Gastkommentar: Übergang

■ Der Kongreß der Volksdeputierten in Moskau

GASTKOMMENTAR

Bei den Wahlen zum Obersten Sowjet hat der radikale Reformflügel eine taktische Niederlage erlitten. Gerade diejenigen, die die Gesellschaft mit den Basisbewegungen repräsentieren, wie Tatjana Saslawskaja, Sergej Stankjewitsch und Boris Jelzin wurden - noch - nicht in das neue sowjetische Berufsparlament gewählt. Im Rat der Volkdeputierten stehen sich jetzt wenigstens drei Richtungen gegenüber: die Interessenvertreter des Apparats, die zentristische Reformführung um Gorbatschow und die radikaleren Reformer, die der politischen Mobilisierung von unten Ausdruck verleihen. Es wäre für Gorbatschow eine naheliegende Taktik gewesen, mit den radikaleren Reformern ein Bündnis zu schließen und sie etwa durch die Ernennung Jelzins zum Vizepräsidenten zu integrieren. Das ist jetzt kaum mehr möglich.

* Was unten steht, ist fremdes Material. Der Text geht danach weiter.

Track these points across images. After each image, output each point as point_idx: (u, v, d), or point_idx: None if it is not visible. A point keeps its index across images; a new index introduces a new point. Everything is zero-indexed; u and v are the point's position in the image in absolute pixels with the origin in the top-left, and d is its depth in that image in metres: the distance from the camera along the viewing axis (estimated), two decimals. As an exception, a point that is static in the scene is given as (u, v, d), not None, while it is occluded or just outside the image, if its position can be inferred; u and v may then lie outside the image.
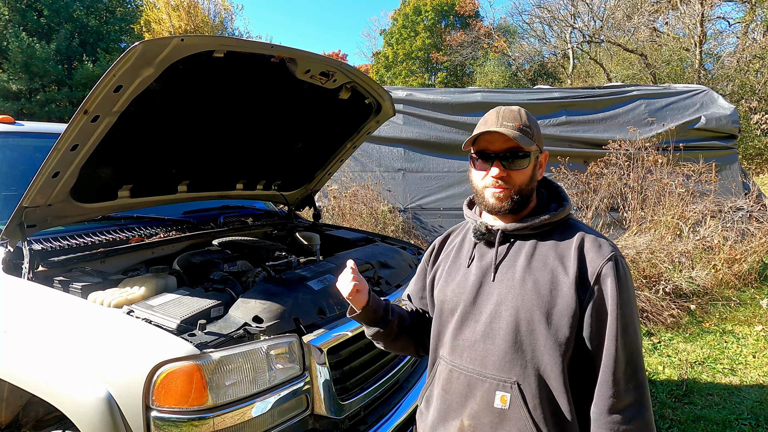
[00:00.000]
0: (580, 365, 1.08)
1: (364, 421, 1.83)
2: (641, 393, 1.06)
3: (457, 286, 1.21)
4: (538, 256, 1.13)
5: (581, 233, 1.14)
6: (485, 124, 1.15)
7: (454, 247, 1.31)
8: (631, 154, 6.05)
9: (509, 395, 1.07)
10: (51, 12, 20.28)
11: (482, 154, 1.16)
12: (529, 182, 1.16)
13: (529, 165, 1.15)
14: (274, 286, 1.84)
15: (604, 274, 1.06)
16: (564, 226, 1.17)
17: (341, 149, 2.88)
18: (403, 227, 6.02)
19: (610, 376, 1.04)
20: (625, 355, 1.05)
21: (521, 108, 1.17)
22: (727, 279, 5.17)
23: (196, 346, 1.39)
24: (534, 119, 1.18)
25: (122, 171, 2.05)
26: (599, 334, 1.06)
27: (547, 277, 1.09)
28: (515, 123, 1.13)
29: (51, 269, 1.81)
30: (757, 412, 3.03)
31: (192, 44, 1.56)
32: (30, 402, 1.79)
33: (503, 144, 1.13)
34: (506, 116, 1.14)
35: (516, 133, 1.10)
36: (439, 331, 1.25)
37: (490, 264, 1.17)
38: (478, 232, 1.20)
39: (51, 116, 18.38)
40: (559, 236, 1.15)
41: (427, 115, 6.63)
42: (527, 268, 1.12)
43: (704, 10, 14.96)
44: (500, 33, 27.67)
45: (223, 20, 23.70)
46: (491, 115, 1.17)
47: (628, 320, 1.06)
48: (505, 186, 1.14)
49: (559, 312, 1.06)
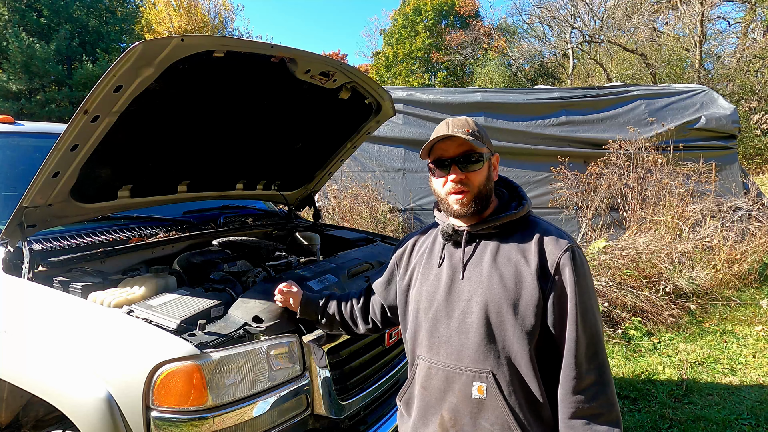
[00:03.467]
0: (546, 351, 1.16)
1: (364, 421, 1.83)
2: (602, 372, 1.14)
3: (430, 285, 1.27)
4: (502, 253, 1.20)
5: (541, 228, 1.22)
6: (437, 133, 1.24)
7: (426, 248, 1.38)
8: (631, 154, 6.06)
9: (485, 385, 1.14)
10: (51, 12, 20.28)
11: (438, 162, 1.24)
12: (487, 182, 1.24)
13: (483, 166, 1.23)
14: (274, 286, 1.84)
15: (562, 264, 1.14)
16: (525, 223, 1.25)
17: (341, 149, 2.88)
18: (403, 227, 6.03)
19: (573, 358, 1.12)
20: (586, 338, 1.12)
21: (468, 117, 1.27)
22: (727, 279, 5.17)
23: (196, 346, 1.39)
24: (482, 126, 1.28)
25: (122, 171, 2.05)
26: (561, 320, 1.14)
27: (512, 270, 1.16)
28: (465, 129, 1.21)
29: (51, 269, 1.81)
30: (757, 412, 3.03)
31: (192, 44, 1.56)
32: (30, 402, 1.79)
33: (457, 149, 1.21)
34: (455, 124, 1.23)
35: (467, 137, 1.19)
36: (416, 331, 1.30)
37: (459, 263, 1.24)
38: (445, 233, 1.28)
39: (51, 116, 18.38)
40: (520, 233, 1.23)
41: (427, 115, 6.63)
42: (493, 264, 1.19)
43: (704, 10, 14.97)
44: (500, 33, 27.68)
45: (223, 20, 23.71)
46: (442, 126, 1.26)
47: (587, 305, 1.14)
48: (465, 189, 1.21)
49: (525, 302, 1.13)
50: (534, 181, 6.47)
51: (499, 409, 1.13)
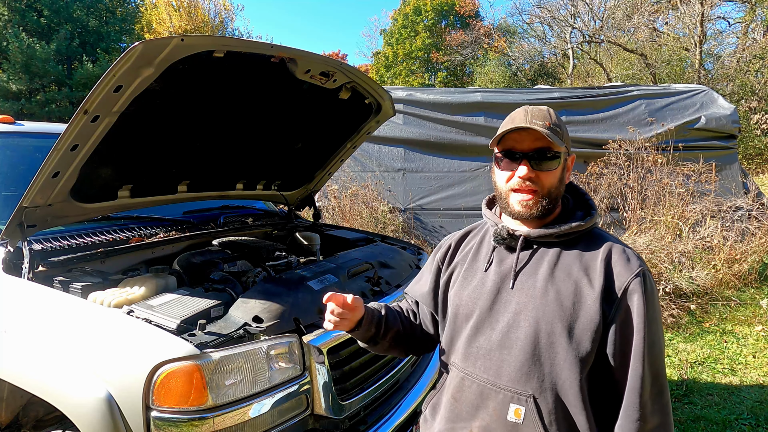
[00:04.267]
0: (598, 382, 1.04)
1: (364, 421, 1.82)
2: (666, 413, 1.02)
3: (473, 290, 1.15)
4: (561, 266, 1.08)
5: (608, 244, 1.08)
6: (512, 122, 1.08)
7: (471, 248, 1.24)
8: (630, 154, 6.05)
9: (524, 409, 1.03)
10: (51, 12, 20.28)
11: (509, 154, 1.09)
12: (558, 185, 1.10)
13: (558, 166, 1.09)
14: (274, 286, 1.84)
15: (631, 289, 1.01)
16: (590, 236, 1.12)
17: (341, 149, 2.88)
18: (403, 227, 6.02)
19: (637, 398, 0.99)
20: (651, 375, 1.00)
21: (549, 107, 1.12)
22: (727, 279, 5.17)
23: (196, 346, 1.39)
24: (563, 120, 1.13)
25: (122, 171, 2.05)
26: (624, 352, 1.01)
27: (571, 288, 1.04)
28: (545, 122, 1.06)
29: (51, 269, 1.81)
30: (757, 412, 3.03)
31: (192, 44, 1.56)
32: (30, 402, 1.79)
33: (532, 143, 1.07)
34: (535, 114, 1.08)
35: (547, 131, 1.04)
36: (452, 337, 1.19)
37: (510, 270, 1.11)
38: (499, 236, 1.14)
39: (51, 116, 18.39)
40: (584, 246, 1.10)
41: (427, 115, 6.62)
42: (550, 278, 1.06)
43: (704, 10, 14.97)
44: (500, 33, 27.67)
45: (223, 20, 23.72)
46: (518, 113, 1.10)
47: (655, 338, 1.02)
48: (533, 188, 1.08)
49: (582, 326, 1.01)
50: (534, 181, 6.47)
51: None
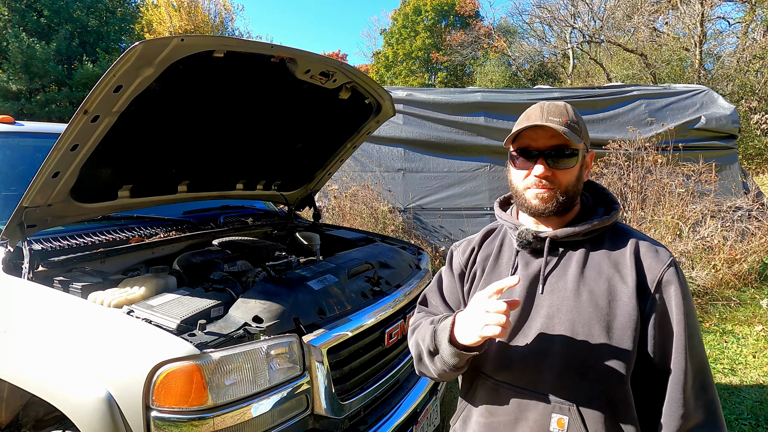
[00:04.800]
0: (638, 383, 1.00)
1: (364, 421, 1.82)
2: (713, 410, 0.97)
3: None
4: (591, 265, 1.04)
5: (634, 238, 1.06)
6: (528, 119, 1.05)
7: (491, 252, 1.18)
8: (630, 154, 6.05)
9: (567, 419, 0.97)
10: (51, 12, 20.27)
11: (524, 152, 1.05)
12: (576, 183, 1.07)
13: (576, 164, 1.05)
14: (274, 286, 1.84)
15: (666, 281, 0.99)
16: (614, 231, 1.09)
17: (341, 149, 2.88)
18: (403, 227, 6.02)
19: (680, 393, 0.95)
20: (693, 368, 0.97)
21: (567, 103, 1.08)
22: (727, 279, 5.17)
23: (196, 346, 1.39)
24: (580, 115, 1.08)
25: (122, 171, 2.05)
26: (665, 346, 0.98)
27: (604, 286, 1.00)
28: (562, 118, 1.02)
29: (51, 269, 1.81)
30: (757, 412, 3.03)
31: (192, 44, 1.56)
32: (30, 402, 1.79)
33: (548, 141, 1.03)
34: (552, 111, 1.04)
35: (564, 128, 1.00)
36: None
37: (538, 274, 1.07)
38: (524, 240, 1.08)
39: (51, 116, 18.38)
40: (610, 242, 1.07)
41: (427, 115, 6.62)
42: (580, 278, 1.03)
43: (704, 10, 14.97)
44: (500, 33, 27.65)
45: (223, 20, 23.71)
46: (534, 110, 1.06)
47: (694, 330, 0.98)
48: (550, 186, 1.04)
49: (621, 325, 0.97)
50: (534, 181, 6.47)
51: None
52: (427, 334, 1.08)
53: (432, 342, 1.05)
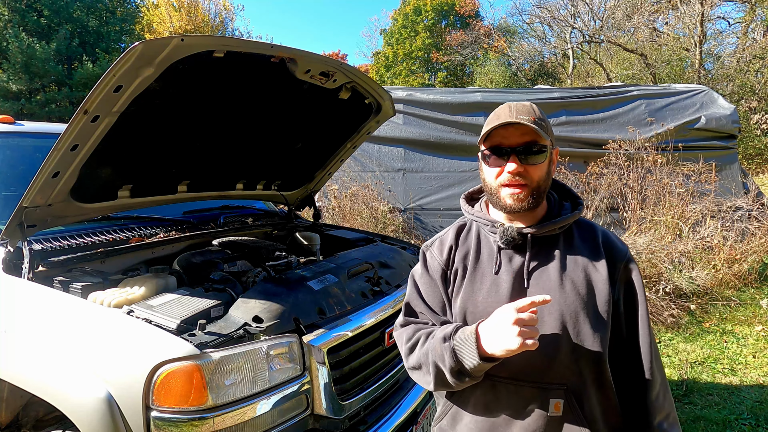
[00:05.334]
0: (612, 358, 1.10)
1: (364, 421, 1.83)
2: (663, 371, 1.13)
3: (487, 295, 1.12)
4: (568, 257, 1.12)
5: (598, 230, 1.17)
6: (498, 118, 1.09)
7: (469, 251, 1.19)
8: (630, 154, 6.06)
9: (562, 401, 1.05)
10: (51, 12, 20.28)
11: (496, 150, 1.10)
12: (546, 178, 1.13)
13: (545, 159, 1.11)
14: (274, 286, 1.84)
15: (629, 267, 1.12)
16: (578, 224, 1.19)
17: (341, 149, 2.88)
18: (403, 227, 6.02)
19: (649, 362, 1.09)
20: (650, 339, 1.10)
21: (532, 103, 1.15)
22: (727, 279, 5.17)
23: (196, 346, 1.39)
24: (545, 114, 1.15)
25: (122, 171, 2.05)
26: (633, 323, 1.11)
27: (582, 275, 1.09)
28: (530, 116, 1.08)
29: (51, 269, 1.81)
30: (757, 412, 3.03)
31: (192, 44, 1.56)
32: (30, 402, 1.79)
33: (519, 138, 1.08)
34: (520, 110, 1.10)
35: (533, 125, 1.06)
36: None
37: (521, 269, 1.12)
38: (509, 237, 1.12)
39: (51, 116, 18.38)
40: (579, 234, 1.16)
41: (427, 115, 6.63)
42: (562, 270, 1.10)
43: (704, 10, 14.97)
44: (500, 33, 27.66)
45: (223, 20, 23.71)
46: (503, 110, 1.12)
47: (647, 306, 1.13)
48: (523, 182, 1.09)
49: (601, 308, 1.07)
50: (534, 181, 6.47)
51: (578, 427, 1.05)
52: (445, 353, 1.04)
53: (453, 360, 1.03)
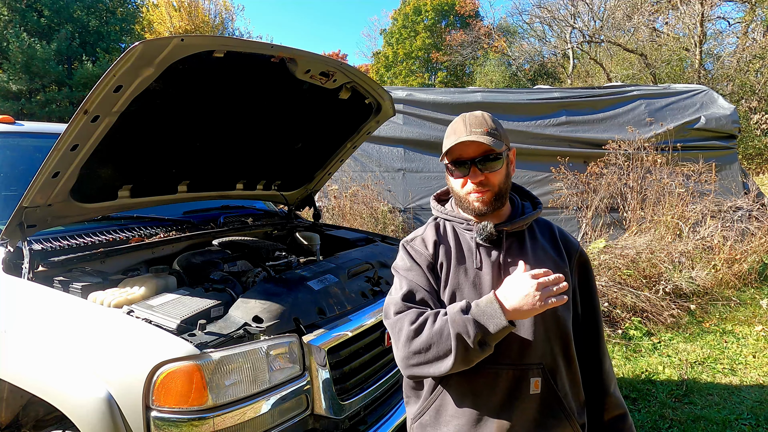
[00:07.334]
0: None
1: (364, 421, 1.83)
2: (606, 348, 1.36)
3: (471, 288, 1.21)
4: (536, 249, 1.26)
5: (553, 226, 1.35)
6: (455, 134, 1.21)
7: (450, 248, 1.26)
8: (630, 154, 6.06)
9: (540, 379, 1.17)
10: (51, 12, 20.30)
11: (458, 163, 1.22)
12: (506, 180, 1.25)
13: (503, 165, 1.22)
14: (274, 286, 1.84)
15: (584, 256, 1.32)
16: (537, 221, 1.34)
17: (341, 149, 2.88)
18: (403, 227, 6.03)
19: (603, 337, 1.31)
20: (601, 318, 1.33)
21: (483, 112, 1.26)
22: (727, 279, 5.17)
23: (196, 346, 1.39)
24: (497, 120, 1.26)
25: (122, 171, 2.05)
26: (591, 304, 1.31)
27: (551, 264, 1.22)
28: (483, 128, 1.20)
29: (51, 269, 1.81)
30: (757, 412, 3.03)
31: (192, 44, 1.56)
32: (30, 402, 1.79)
33: (476, 150, 1.20)
34: (473, 123, 1.22)
35: (487, 138, 1.17)
36: None
37: (498, 261, 1.23)
38: (487, 234, 1.23)
39: (51, 116, 18.39)
40: (539, 229, 1.31)
41: (427, 115, 6.62)
42: (534, 260, 1.22)
43: (704, 10, 14.97)
44: (500, 33, 27.66)
45: (223, 20, 23.72)
46: (458, 125, 1.23)
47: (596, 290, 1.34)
48: (486, 188, 1.21)
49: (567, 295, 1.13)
50: (534, 181, 6.48)
51: (553, 402, 1.17)
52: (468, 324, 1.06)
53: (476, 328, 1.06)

Die Wahlen zum Obersten Sowjet erfolgten auf Grundlage von Kandidatenlisten, die zur einen Hälfte von Deputierten der Republik, zur anderen Hälfte von den regionalen Wahlkreisen vorher verabschiedet worden waren. Bei den Wahlen auf nationaler Grundlage gab es nur einen Kandidaten mehr, als Mandate zu vergeben waren. Die russische Delegation hatte für elf Sitze zwölf Kandidaten nominiert. Boris Jelzin fiel als einziger durch. Obwohl auch er eine Mehrheit der abgegebenen Stimmen erhielt, kommt er damit als Vizepräsident wohl nicht mehr in Frage. Die gleiche Tendenz war bei den Wahlen auf Basis der regionalen Wahlkreise zu verzeichnen. Hier hatten fast nur die Moskauer mehr Kandidaten nominiert, als Plätze im Obersten Sowjet zu vergeben waren. Das Ergebnis war, daß gerade die bekannten Reformer durchfielen. Die Botschaft war klar: Die Vertreter der Interessen des Apparats revidierten die weit radikaleren direkten Wahlen vom März, in denen die sowjetische Bevölkerung ein klares Votum für ein konsequentes Vorantreiben der Perestroika abgegeben hatte.

Tatsächlich hat der ganze Wahlvorgang gezeigt, daß das neue Wahlsystem in hohem Maße verbesserungsbedürftig ist, wenn die verschiedenen politischen Strömungen in der Gesellschaft im Obersten Sowjet gemäß ihrer jeweiligen Stärke vertreten sein sollen. Das zweistufige Wahlsystem hat eine Filterfunktion, die den Wählerwillen ähnlich verfälscht wie das britische Mehrheitswahlrecht. Ebenso scheint es unsinnig, daß die politische Grundeinheit im Rat der Volksdeputierten die jeweilige Republik beziehungsweise der regionale Wahlkreis bildet. Bei aller Bedeutung, die der Nationalitätsfrage in der Sowjetunion zukommt, gibt es zwischen den Deputierten noch andere Gegensätze beziehungsweise Gemeinsamkeiten, die politisch von grundsätzlicherer Bedeutung sind. Der Vorschlag des Reformökonomen Gawril Popow, regional gemischte Deputiertengruppen zu bilden, zieht daraus die einzig logische Konsequenz: eine Strukturierung des Parlaments nach Fraktionen. Tatsächlich existieren diese Fraktionen ja längst, obwohl der Umstand, daß Gorbatschow in einem Lapsus linguae diesen bislang verpönten Begriff verwendete, als er von „der russischen Fraktion“ sprach, noch ein Raunen unter den Anwesenden auslöste. Gerade weil über 80 Prozent der Deputierten Mitglieder des KPdSU sind, sind die verschiedenen Abstimmungsergebnisse, in denen politisch radikalere Positionen zum Teil über ein Drittel der Stimmen erhielten, besonders bemerkenswert. Die Kommunistische Partei ist auch nach außen hin nicht mehr „politisch geschlossen“. Es wird Zeit, daraus politische Konsequenzen zu ziehen. Auf dem Weg zu einer Demokratisierung des sowjetischen Systems war der Kongreß bisher, trotz mancher Rückschläge, ein wichtiger Schritt - das auch deshalb, weil die nächsten Aufgaben deutlicher geworden sind.